Je termine ce billet de la même façon que je l’avais commencé, avec une citation du roman de Hémon, une citation qui me rappelle le brûlis de Leuk-Albinen dans le Valais des premiers années avec ses larges étendues de saponaire et épilobe en épi sous les troncs squelettiques des Pins sylvestre brûlés, image qui fut nommée « Märchenwald » (forêt féérique ) par Thomas Wohlgemuth & Barbara Moser. Suivons donc Hémon sur les traces de la reconquête végétale d’une forêt jadis incendiée du Québec » Dans les brûlés, au flanc des coteaux pierreux, partout où les arbres plus rares laissent passer le soleil, le sol avait été jusque-là presque uniformément rose, du rose vif des fleurs qui couvraient les touffes de bois de charme ; les premiers bleuet, roses aussi, s’ étaient confondus avec ces fleurs ; mais sous la chaleur persistante ils prirent lentement une teinte bleu pâle, puis bleu de roi, enfin bleu violet, et quand juillet ramena la fête de sainte Anne , leurs plants chargés de grappes formaient des larges taches bleues au milieu du rose des fleurs de bois de charme qui commençaient à mourir.

Les forêts du pays de Québec sont riches en baies sauvages ; les atocas, les grenades, les raisins de cran, la salsepareille ont poussé librement dans le sillage des grands incendies ; mais le bleuet, qui est la luce ou myrtille de France est la plus abondante de tous les baies et la plus savoureuse». : Hémon ( 1954: 55 )

Sources et ouvrages cités :

Der Spiegel (1975): Das große Feuer, wer hat versagt ? Nr. 34, 18 August 1975.

Garrone, B. (2004) : Le feu dans la nature mythes et réalité. Prades -le- Lez (Les Ecologistes de l‘ Euzière).

Grove, A.T., Rackham, O. (2001): The Nature of Mediterranean Europe. An Ecological History. New Haven (Yale University Press).

Hémon, L. (1954): Maria Chapdelaine, récit du Canada français. Paris (Grasset, le livre de Poche).

Lagerlöf, Selma (1948): Wunderbare Reise des kleinen Nils Holgersson mit den Wildgänsen. München (Nymphenburger) (Original = Nils Holgerssons underbara resa genom = chargeable ici (en Suédois)).

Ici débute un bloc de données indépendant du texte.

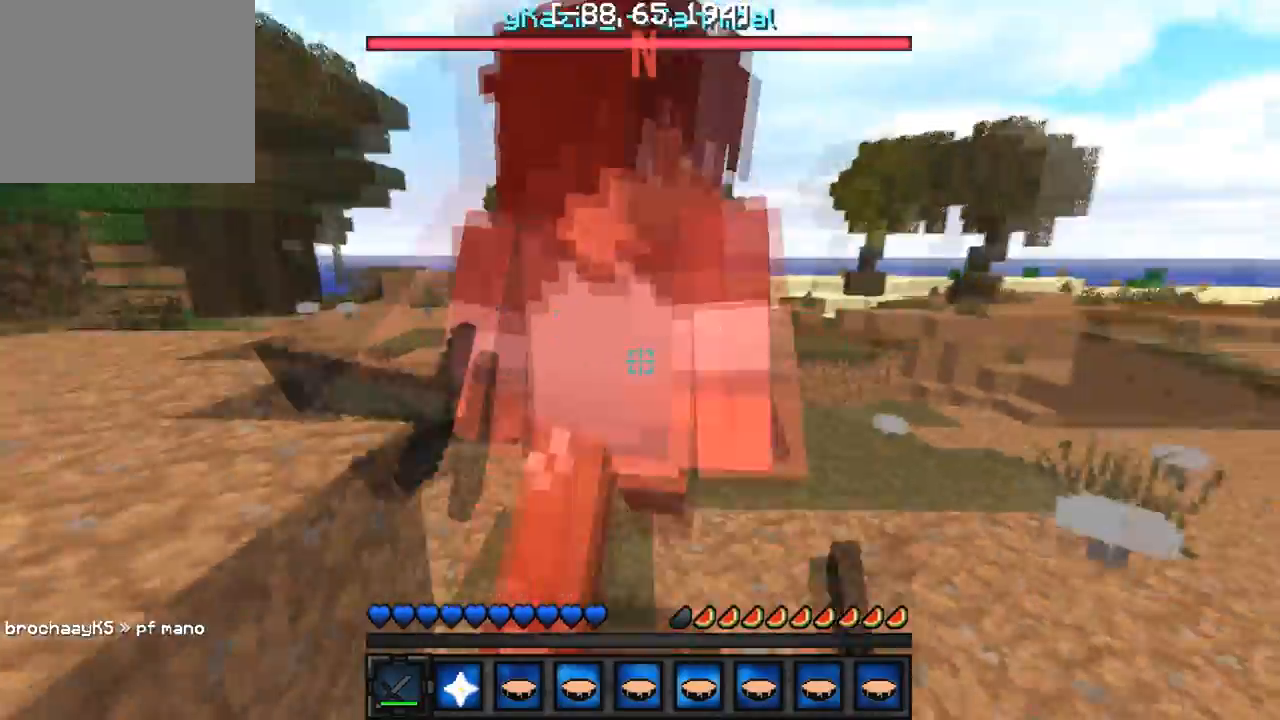
{"keys": ["w"], "events": [[100, "w", "down"], [133, "d", "up"], [150, "a", "down"], [283, "a", "up"], [317, "d", "down"], [500, "d", "up"]]}
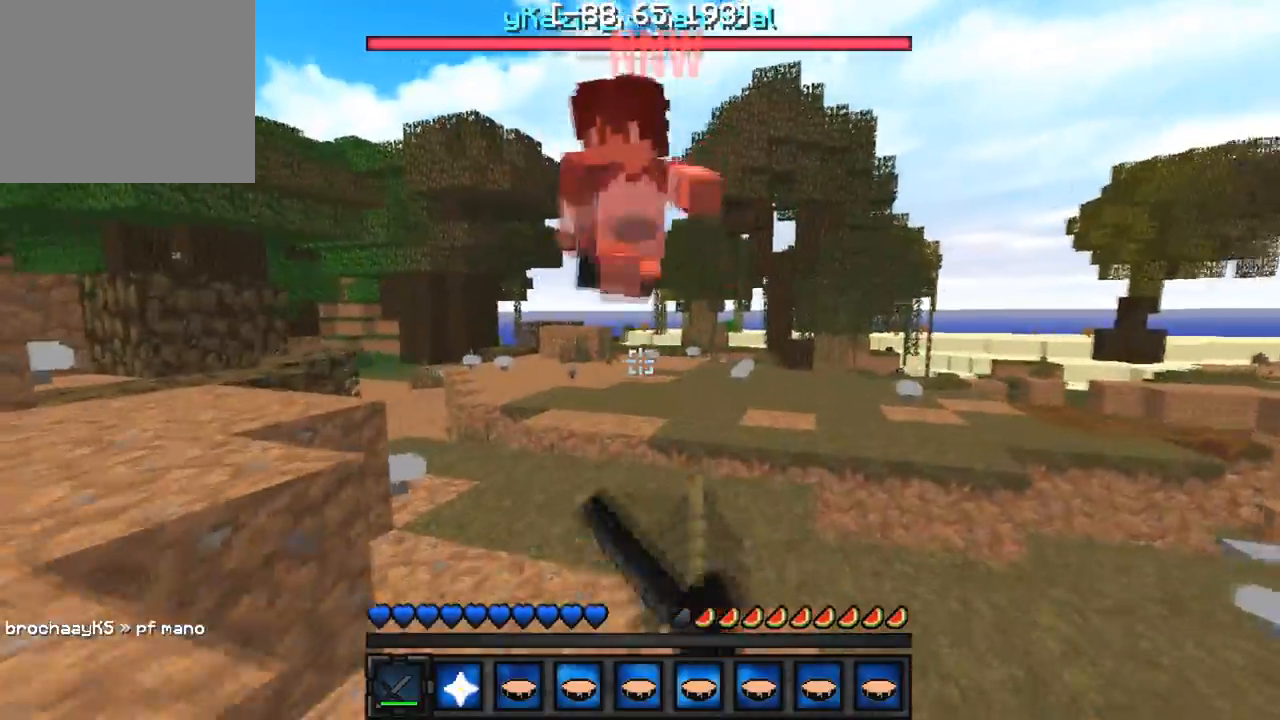
{"keys": ["a", "w"], "events": [[350, "a", "down"]]}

Neff, C., Scheid, A. (2003): Kontrollierte Feuer in Natur und Landschaftspflege: – Erfahrungen aus dem Mittleren Schwarzwald (Raumschaft Schramberg) und den mediterranen Pyrenäen (Pyrénées Orientales/Region Prades) Südfrankreichs. In: Venturelli, R.C., Müller, F. (Eds): Paesaggio culturale e biodiversità. Principi generali, metodi, proposte operative. Giardini e Paesaggio, 7, Firenze, 163 – 177, (ISBN 88-222-5272-1).

Quézel, P., Médail, F. (2003) : Écologie et biogéographie des forêts du bassin méditerranéen. Paris (Elsevier France).

Rackham, O. (2008): Holocene History of Mediterranean Island Landscapes. In: Vogitzakis, I.N., Pungetti, G., Mannion, A.M. (eds): Mediterranean Island Landscapes Natural and Cultural Approaches. New York, (Springer Landscape Series V 9), p. 36 – 60.